ABIDJAN
A “conservative estimate” puts the number of dead in Freetown at 3,000 people since the start of a rebel offensive on 6 January, a senior UN official said yesterday (Monday). Kevin Kennedy, chief of OCHA’s Emergency Liaison Branch, told a press briefing that the humanitarian situation in Sierra Leone was “very serious” and could deteriorate if the current military and political situation continued. Kennedy, who was reporting on a UN mission to Sierra Leone last month, said aid agencies only had access to about a third of the country and there was little information about the northern two-thirds. Humanitarian efforts were focusing on Freetown, he said, because of a “deliberate campaign by rebels to terrorise the population through forced amputations, shootings, house burnings and rape”.

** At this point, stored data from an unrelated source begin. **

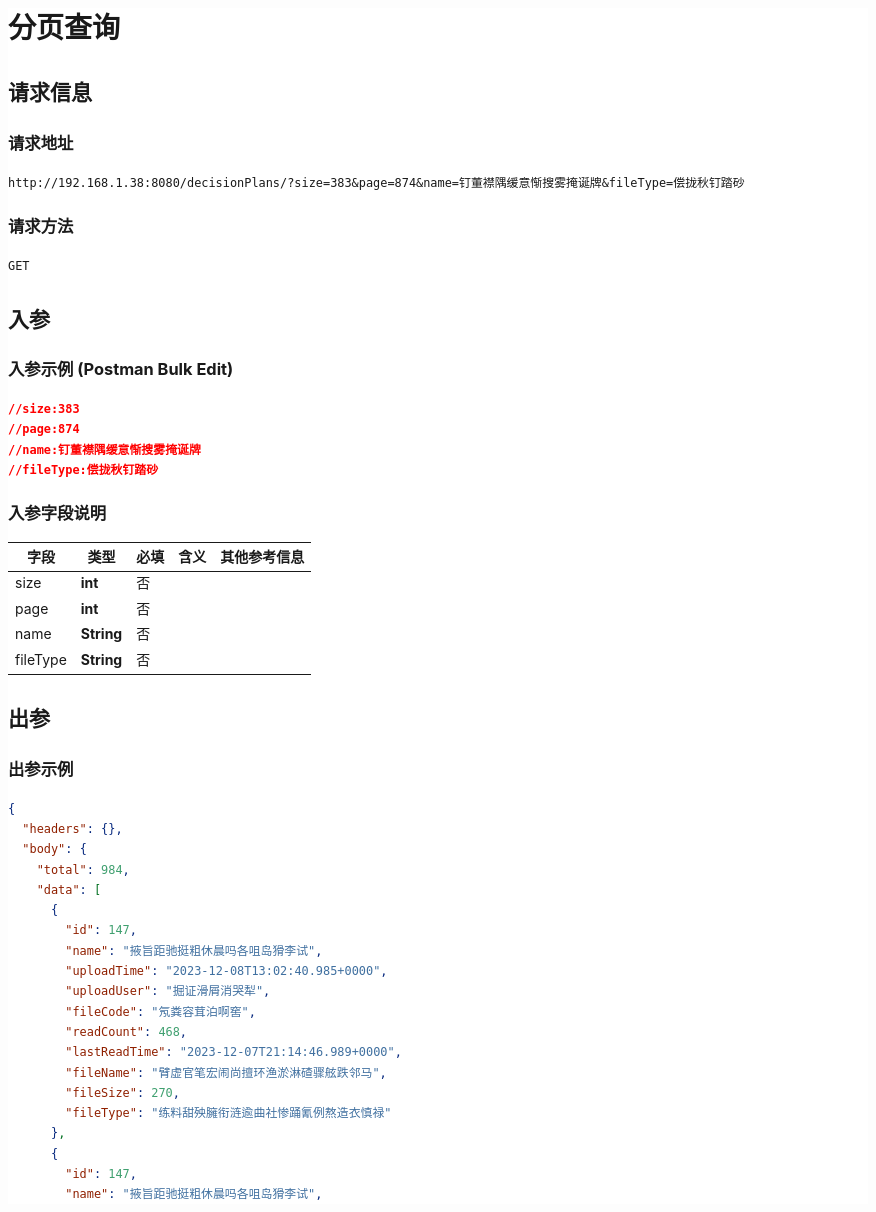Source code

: # 分页查询

## 请求信息

### 请求地址
```
http://192.168.1.38:8080/decisionPlans/?size=383&page=874&name=钉董襟隅缓意惭搜雾掩诞牌&fileType=偿拢秋钉踏砂
```

### 请求方法
```
GET
```


## 入参
### 入参示例 (Postman Bulk Edit)
```json
//size:383
//page:874
//name:钉董襟隅缓意惭搜雾掩诞牌
//fileType:偿拢秋钉踏砂

```


### 入参字段说明

| **字段** | **类型** | **必填** | **含义** | **其他参考信息** |
| -------- | -------- | -------- | -------- | -------- |
| size     | **int**     | 否  |   |   |
| page     | **int**     | 否  |   |   |
| name     | **String**     | 否  |   |   |
| fileType     | **String**     | 否  |   |   |

## 出参
### 出参示例
```json
{
  "headers": {},
  "body": {
    "total": 984,
    "data": [
      {
        "id": 147,
        "name": "掖旨距驰挺粗休晨吗各咀岛猾李试",
        "uploadTime": "2023-12-08T13:02:40.985+0000",
        "uploadUser": "掘证滑屑消哭犁",
        "fileCode": "氖粪容茸泊啊窖",
        "readCount": 468,
        "lastReadTime": "2023-12-07T21:14:46.989+0000",
        "fileName": "臂虚官笔宏闹尚擅环渔淤淋碴骤舷跌邻马",
        "fileSize": 270,
        "fileType": "练料甜殃臃衔涟逾曲社惨踊氰例熬造衣慎禄"
      },
      {
        "id": 147,
        "name": "掖旨距驰挺粗休晨吗各咀岛猾李试",
```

He confirmed that about 150,000 people had been forced to flee the eastern suburbs where fighting was reportedly continuing. The Sierra Leone government, UN and other other aid agencies were providing assistance at six major sites in central and western Freetown. Kennedy said the food crisis, while still serious, was no longer acute as WFP and other agencies had begun a large distribution effort in the city. However conditions in hospitals and clinics were “desperate” and medical, health and sanitation needs were acute.
He also expressed concern over the fate of some 12,000 Liberian refugees in the country. Given the tensions between Sierra Leone and Liberia, it was feared the refugees might be unfairly targeted for alleged sympathies with the rebel forces, he said.
According to Kennedy, a UN security assessment team arrived in Freetown yesterday to acquaint itself with the situation and decide on arrangements for enabling humanitarian work to go ahead. An international humanitarian team is also in the city working with the government in its response, he said.